Some of the weirdest symptoms of histamine intolerance have a nerve connection. You could have numbness or tingling in your face, hands, or feet. Your skin may feel like it’s literally on fire. You could have neuropathic pain without being a diabetic. You might have unexplained anxiety… or all these other symptoms could cause you anxiety!


Histamine can really mess with your hormones. Thyroid issues are common. Read this post to find out about the oxalic acid connection. Estrogen dominance plays a huge role in histamine issues. Women may have difficult periods with lots of pain and bleeding. Menopause may even bring on histamine intolerance.


You could have immune system problems, enlarged lymph nodes, recurrent infections, vertigo, tinnitus or hearing problems, eye problems, hair loss…  The list behind this post comes from Mastocytosis Canada’s website. You can also check out http://www.mastcellmaster.com for more information.


Mast Cell Activation Syndrome

What is Mast Cell Activation Syndrome?
Mast cells, a type of blood cell, play an important role in the body’s immune system. They reside in all body tissues and form part of the body’s initial defense system. Mast cells react to foreign bodies and injury by releasing a variety of potent chemical mediators, such as histamine, when activated. In a healthy person these chemicals will act beneficially to protect and heal the body, but in a person with MCAS these same chemicals are inappropriately triggered and released and have a negative effect on the body. Among the triggers are a variety of different foods, exercise, chemicals, fragrances and stress. Many sufferers struggle to identify their triggers and continue to discover new triggers for many years after diagnosis.

MCAS forms part of a spectrum of mast cell disorders involving proliferation and/or excessive sensitivity of mast cells, it has been identified since 2007. It features inappropriate mast cell activation with little or no increase in the number of mast cells, unlike in Mastocytosis*. MCAS causes a wide range of unpleasant, sometimes debilitating, symptoms in any of the different systems of the body, frequently affecting several systems at the same time. The onset of MCAS is often sudden, affecting both children and adults, sometimes in family groups, mimicking many other conditions and presenting a wide-range of different symptoms that can be baffling for both the patient and their physician. Often there are no obvious clinical signs since MCAS confounds the anatomy-based structure underpinning the traditional diagnostic approach. Very often Mast Cell Activation Syndrome is hiding in plain sight.

MCAS presents through a wide range of symptoms in multiple body systems, ranging from digestive discomfort to chronic pain, mental health issues and anaphylaxis.

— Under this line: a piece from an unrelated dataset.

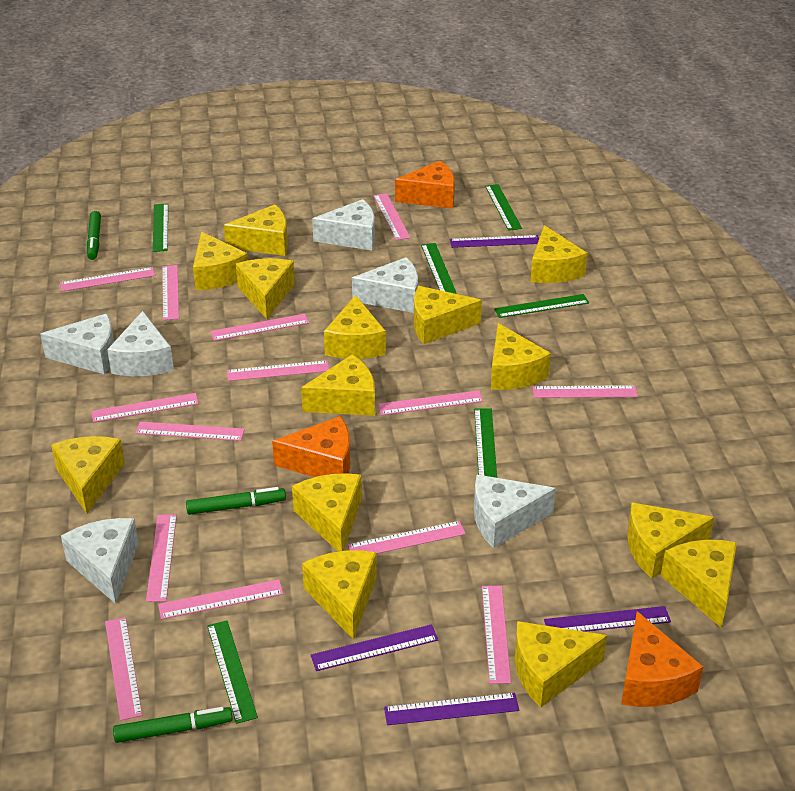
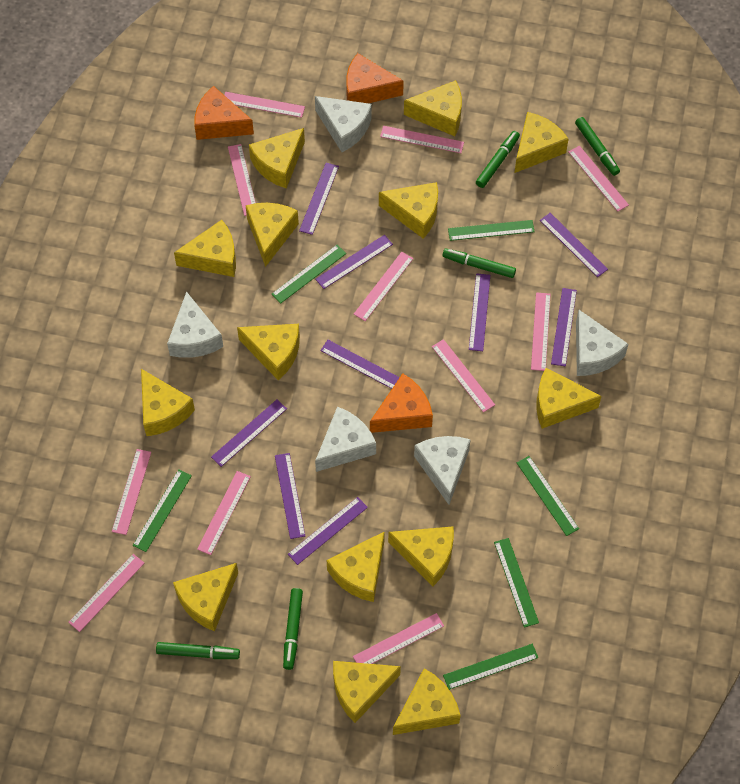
green marker: [87,211,101,260] [113,707,233,743] [186,487,286,515] = 3 -> [156,642,240,659] [283,588,303,670] [442,248,516,278] [476,131,520,188] [575,117,620,176] = 5
pink ruler: [60,267,155,291] [91,393,199,422] [105,617,142,721] [136,422,245,441] [146,514,177,602] [158,579,283,619] [162,265,179,320] [211,314,309,341] [227,360,329,381] [348,521,466,554] [374,193,410,240] [378,390,484,415] [482,586,511,684] [533,385,638,398] = 14 -> [68,554,144,632] [112,449,151,535] [197,471,251,555] [224,92,305,118] [228,144,256,216] [353,613,444,664] [354,252,413,321] [380,126,464,153] [432,339,495,413] [531,292,551,371] [569,146,629,212] = 11
purple ruler: [311,624,439,671] [384,693,519,725] [450,235,539,248] [544,606,671,632] = 4 -> [211,400,287,467] [275,453,305,539] [288,497,368,565] [299,163,339,235] [315,235,393,289] [320,340,400,389] [469,273,490,351] [540,213,608,277] [551,288,577,367] = 9
white cheese: [40,314,114,374] [61,518,139,604] [107,311,174,377] [312,199,375,250] [352,257,418,313] [474,475,556,548] = 6 -> [167,291,223,358] [315,96,372,152] [315,407,376,472] [414,436,471,505] [576,310,628,376] = 5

Some key aspects of MCAS are:

  • The symptoms impact more than one body system.
  • People often experience a dramatic step change in symptoms after, perhaps, years of mild symptoms.
  • The symptoms are often episodic or cyclic and wax and wane with varying degrees of intensity, sometimes worsening over time.
  • There is often histamine involvement and will therefore include typical allergy symptoms such as itching, rashes, swelling, inflammation and vomiting.
  • The triggers are many and varied some easily recognized some not, among them environmental chemicals, foodstuffs, heat, cold and exercise.
  • MCAS can present simultaneously in patients who have Ehlers Danlos Syndrome (EDS) a connective tissue disorder, and/or Postural Orthostatic Tachycardia Syndrome (POTS).

The available treatments for MCAS stabilize the mast cells and mitigate the effects of the chemicals they release, e.g. anti-histamines and mast cell stabilizers. Avoiding triggers is also a key part in coping with this illness. See Support and Resources for publications.

There is a wide range in the variety of patients’ response to treatment. It can often take some time to work out what the best medication and dosage are. An added complication is that many patients suffer adverse reactions to the drugs themselves or to the fillers, colouring and preservatives. With a trial and error approach many patients are successful in moderating their symptoms although quality of life can still be affected.